Provided records >>

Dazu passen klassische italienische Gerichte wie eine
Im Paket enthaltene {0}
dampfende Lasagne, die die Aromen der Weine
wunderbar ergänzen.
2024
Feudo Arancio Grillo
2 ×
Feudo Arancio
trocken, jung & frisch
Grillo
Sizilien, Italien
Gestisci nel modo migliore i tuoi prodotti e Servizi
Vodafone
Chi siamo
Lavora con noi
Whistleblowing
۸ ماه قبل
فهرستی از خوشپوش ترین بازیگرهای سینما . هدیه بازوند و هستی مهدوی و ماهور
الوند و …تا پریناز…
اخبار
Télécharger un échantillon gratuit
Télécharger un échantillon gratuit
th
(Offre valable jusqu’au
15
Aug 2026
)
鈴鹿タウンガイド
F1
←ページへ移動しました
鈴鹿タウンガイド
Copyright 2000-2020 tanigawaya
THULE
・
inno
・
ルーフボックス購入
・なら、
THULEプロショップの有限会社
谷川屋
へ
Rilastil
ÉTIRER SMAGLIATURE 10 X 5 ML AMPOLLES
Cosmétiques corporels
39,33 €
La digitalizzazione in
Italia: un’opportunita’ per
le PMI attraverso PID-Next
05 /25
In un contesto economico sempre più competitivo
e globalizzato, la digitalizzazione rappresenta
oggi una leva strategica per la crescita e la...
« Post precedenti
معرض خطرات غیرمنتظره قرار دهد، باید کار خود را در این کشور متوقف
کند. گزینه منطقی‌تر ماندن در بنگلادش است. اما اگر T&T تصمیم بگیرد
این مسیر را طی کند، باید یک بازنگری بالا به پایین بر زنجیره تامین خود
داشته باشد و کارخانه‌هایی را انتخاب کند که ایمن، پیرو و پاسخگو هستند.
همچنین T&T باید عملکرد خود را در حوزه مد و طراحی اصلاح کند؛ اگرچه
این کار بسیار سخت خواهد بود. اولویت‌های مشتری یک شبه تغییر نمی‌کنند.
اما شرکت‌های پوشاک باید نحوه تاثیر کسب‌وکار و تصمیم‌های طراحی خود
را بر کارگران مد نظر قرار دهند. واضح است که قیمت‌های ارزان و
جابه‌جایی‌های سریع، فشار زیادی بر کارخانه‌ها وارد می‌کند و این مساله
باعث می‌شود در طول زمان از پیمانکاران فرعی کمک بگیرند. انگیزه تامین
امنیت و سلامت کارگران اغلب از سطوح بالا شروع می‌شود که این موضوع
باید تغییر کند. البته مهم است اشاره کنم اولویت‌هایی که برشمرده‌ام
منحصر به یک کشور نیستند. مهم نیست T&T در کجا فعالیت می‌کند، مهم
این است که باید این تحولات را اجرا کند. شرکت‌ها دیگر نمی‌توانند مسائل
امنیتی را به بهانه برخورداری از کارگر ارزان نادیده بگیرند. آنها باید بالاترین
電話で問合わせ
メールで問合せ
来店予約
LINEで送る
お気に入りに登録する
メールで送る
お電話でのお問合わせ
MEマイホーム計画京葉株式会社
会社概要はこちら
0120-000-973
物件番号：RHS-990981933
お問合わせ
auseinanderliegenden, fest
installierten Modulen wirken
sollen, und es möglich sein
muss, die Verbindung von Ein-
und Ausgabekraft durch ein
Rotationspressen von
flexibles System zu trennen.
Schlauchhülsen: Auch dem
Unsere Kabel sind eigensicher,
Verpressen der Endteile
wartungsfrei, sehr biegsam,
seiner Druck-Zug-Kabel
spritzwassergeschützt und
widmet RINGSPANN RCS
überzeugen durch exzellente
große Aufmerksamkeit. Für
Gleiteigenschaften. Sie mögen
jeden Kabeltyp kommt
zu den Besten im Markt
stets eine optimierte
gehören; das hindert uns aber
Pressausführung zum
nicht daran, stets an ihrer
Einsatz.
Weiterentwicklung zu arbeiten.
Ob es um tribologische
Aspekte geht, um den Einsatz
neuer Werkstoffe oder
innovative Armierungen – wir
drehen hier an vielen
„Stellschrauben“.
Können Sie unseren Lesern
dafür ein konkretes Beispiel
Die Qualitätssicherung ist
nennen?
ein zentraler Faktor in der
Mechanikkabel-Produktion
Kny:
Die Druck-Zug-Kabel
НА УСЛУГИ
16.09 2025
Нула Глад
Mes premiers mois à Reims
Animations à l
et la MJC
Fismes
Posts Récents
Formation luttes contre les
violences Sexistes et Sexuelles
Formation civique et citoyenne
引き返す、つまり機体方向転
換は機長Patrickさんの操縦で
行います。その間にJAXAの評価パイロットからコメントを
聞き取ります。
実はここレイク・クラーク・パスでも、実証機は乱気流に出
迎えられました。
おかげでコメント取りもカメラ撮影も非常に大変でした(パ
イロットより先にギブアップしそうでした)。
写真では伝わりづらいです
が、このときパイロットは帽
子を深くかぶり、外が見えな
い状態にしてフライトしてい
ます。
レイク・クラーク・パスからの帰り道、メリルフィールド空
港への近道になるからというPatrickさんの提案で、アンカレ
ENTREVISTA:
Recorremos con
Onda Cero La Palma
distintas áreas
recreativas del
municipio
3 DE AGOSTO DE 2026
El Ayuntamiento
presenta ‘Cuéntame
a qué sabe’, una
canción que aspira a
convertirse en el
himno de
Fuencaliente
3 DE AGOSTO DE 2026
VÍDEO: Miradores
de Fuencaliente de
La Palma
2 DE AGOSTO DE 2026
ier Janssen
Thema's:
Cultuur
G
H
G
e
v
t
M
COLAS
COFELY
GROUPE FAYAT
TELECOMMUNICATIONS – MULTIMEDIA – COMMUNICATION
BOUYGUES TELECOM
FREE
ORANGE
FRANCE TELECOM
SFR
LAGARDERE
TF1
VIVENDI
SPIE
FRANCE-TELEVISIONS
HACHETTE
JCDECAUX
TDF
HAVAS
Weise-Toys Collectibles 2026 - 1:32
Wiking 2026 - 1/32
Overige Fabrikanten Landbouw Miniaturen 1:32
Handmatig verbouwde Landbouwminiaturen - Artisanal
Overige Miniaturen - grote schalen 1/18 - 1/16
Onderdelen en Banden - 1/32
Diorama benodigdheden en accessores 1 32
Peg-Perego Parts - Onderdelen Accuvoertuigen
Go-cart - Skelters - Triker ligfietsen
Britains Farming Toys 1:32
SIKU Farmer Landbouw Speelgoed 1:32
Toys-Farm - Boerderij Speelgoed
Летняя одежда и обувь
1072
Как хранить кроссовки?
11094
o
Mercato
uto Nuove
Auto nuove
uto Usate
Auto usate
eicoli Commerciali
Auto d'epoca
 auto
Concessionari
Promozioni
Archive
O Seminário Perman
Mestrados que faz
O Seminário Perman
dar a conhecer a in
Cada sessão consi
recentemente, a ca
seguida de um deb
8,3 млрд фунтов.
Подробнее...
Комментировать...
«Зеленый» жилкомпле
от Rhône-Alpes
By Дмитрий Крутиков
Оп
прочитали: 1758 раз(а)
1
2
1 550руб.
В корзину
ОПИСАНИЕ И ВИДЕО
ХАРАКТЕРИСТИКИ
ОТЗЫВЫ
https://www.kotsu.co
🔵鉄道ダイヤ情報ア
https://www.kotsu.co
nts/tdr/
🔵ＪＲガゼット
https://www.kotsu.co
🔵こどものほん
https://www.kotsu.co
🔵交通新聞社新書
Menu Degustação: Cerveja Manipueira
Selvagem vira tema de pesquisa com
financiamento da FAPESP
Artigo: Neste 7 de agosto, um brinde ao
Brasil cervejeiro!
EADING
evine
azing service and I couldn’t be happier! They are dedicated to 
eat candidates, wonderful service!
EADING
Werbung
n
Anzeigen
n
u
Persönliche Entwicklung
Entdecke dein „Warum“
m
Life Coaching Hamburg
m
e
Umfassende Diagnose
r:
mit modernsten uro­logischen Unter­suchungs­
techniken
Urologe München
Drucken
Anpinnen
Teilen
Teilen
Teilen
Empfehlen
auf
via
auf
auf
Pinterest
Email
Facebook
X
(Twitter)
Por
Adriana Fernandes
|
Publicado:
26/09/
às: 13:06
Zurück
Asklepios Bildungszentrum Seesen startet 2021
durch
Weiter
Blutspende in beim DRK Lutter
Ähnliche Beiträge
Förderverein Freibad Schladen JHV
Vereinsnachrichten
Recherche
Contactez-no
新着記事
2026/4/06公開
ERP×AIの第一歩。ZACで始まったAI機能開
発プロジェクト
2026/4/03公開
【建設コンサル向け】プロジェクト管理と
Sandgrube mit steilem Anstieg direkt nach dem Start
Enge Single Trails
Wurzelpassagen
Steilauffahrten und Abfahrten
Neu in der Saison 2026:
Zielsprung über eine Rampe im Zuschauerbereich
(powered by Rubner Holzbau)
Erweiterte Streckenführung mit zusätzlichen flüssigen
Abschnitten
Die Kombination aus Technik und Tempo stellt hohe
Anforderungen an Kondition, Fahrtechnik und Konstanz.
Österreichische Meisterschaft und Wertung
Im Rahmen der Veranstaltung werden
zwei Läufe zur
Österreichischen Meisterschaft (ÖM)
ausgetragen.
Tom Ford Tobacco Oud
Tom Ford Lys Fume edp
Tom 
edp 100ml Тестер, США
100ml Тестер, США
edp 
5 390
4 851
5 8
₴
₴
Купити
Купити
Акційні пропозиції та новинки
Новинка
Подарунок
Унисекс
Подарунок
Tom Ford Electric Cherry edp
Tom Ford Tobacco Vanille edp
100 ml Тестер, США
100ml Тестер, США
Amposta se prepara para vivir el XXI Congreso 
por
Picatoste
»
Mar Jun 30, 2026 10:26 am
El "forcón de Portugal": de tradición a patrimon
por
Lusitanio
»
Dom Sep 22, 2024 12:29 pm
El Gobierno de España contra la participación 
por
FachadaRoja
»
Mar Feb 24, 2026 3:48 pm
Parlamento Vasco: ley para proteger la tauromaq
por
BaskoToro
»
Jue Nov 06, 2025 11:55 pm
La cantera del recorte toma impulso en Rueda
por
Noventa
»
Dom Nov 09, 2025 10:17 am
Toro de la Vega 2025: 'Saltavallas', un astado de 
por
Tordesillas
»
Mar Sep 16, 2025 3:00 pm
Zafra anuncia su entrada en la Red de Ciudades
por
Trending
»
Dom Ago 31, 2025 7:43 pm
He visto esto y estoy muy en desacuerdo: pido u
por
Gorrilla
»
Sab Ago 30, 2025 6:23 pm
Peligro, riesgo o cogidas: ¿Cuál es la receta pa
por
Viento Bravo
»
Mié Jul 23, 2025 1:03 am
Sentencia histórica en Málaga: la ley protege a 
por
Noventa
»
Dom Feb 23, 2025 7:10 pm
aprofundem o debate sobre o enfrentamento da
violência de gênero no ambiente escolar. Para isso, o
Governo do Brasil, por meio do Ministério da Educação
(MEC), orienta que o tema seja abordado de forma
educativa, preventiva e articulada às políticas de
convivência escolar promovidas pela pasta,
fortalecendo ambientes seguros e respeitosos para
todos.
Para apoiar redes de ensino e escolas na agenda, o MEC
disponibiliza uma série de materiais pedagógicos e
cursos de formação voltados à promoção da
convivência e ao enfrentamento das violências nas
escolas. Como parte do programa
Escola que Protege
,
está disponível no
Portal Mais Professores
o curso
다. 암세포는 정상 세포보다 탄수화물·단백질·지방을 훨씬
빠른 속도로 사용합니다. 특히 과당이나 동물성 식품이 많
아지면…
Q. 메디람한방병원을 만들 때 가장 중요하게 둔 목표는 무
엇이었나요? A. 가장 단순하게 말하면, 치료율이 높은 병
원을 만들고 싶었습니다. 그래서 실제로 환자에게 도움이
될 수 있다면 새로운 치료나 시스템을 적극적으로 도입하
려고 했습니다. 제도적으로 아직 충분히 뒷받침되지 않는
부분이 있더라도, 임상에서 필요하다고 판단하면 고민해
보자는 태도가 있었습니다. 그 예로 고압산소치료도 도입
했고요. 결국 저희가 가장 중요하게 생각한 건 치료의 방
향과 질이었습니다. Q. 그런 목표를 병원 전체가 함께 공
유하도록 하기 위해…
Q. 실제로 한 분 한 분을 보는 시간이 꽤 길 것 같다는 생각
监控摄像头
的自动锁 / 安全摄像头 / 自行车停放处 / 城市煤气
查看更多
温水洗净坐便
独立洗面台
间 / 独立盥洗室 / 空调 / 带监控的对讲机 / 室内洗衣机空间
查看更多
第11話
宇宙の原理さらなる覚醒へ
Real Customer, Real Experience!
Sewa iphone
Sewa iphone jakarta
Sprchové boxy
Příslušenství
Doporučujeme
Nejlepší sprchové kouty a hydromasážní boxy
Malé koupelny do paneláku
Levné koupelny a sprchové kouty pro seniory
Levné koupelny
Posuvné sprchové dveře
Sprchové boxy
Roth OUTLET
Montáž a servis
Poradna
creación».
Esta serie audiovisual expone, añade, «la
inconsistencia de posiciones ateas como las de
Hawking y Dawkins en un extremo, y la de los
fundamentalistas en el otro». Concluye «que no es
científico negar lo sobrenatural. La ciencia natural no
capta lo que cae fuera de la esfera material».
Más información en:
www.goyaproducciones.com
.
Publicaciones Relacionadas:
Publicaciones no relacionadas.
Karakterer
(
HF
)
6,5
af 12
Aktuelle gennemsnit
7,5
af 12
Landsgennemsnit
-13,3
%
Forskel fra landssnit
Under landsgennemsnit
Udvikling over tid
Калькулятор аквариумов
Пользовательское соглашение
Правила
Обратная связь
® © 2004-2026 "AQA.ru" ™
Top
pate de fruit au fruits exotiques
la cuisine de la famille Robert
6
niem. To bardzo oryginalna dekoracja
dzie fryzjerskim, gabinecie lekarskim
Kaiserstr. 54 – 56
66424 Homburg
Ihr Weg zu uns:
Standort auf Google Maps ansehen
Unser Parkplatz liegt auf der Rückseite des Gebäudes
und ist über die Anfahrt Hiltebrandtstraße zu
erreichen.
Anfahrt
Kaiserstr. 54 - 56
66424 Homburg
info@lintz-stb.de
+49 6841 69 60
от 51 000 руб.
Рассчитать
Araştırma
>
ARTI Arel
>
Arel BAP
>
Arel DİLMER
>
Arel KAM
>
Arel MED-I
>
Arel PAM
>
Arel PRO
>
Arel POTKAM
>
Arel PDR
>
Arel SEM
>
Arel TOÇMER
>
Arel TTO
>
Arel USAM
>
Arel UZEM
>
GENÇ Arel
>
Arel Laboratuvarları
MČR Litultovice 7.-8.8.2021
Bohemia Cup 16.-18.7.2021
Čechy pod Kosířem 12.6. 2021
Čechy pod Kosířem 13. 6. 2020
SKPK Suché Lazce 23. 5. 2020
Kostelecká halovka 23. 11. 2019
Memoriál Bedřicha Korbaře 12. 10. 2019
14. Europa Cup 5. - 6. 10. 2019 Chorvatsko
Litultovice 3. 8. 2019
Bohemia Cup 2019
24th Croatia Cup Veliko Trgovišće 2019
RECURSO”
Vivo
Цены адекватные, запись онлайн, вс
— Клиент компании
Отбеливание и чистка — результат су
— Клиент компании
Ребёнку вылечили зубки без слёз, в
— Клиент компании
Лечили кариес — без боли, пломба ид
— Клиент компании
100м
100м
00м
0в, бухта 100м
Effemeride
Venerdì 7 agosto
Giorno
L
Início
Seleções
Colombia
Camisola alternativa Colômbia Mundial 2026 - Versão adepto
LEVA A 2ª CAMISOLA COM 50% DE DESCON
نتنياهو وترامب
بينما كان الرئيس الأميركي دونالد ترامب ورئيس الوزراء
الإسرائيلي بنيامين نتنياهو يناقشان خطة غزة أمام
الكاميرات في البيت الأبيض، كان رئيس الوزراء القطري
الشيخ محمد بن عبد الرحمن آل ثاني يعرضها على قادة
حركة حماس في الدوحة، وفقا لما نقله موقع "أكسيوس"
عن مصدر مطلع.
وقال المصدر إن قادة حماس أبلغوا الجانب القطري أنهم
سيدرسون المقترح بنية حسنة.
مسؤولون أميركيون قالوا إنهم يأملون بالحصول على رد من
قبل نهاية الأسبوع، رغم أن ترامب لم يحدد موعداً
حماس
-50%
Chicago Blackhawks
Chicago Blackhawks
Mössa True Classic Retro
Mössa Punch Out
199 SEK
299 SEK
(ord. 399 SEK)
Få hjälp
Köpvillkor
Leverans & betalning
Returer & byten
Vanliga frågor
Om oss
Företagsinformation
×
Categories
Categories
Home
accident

Problem statement >> Count how many lines in the data contain the word "شرکت", giving the number without comment.

Task result >> 2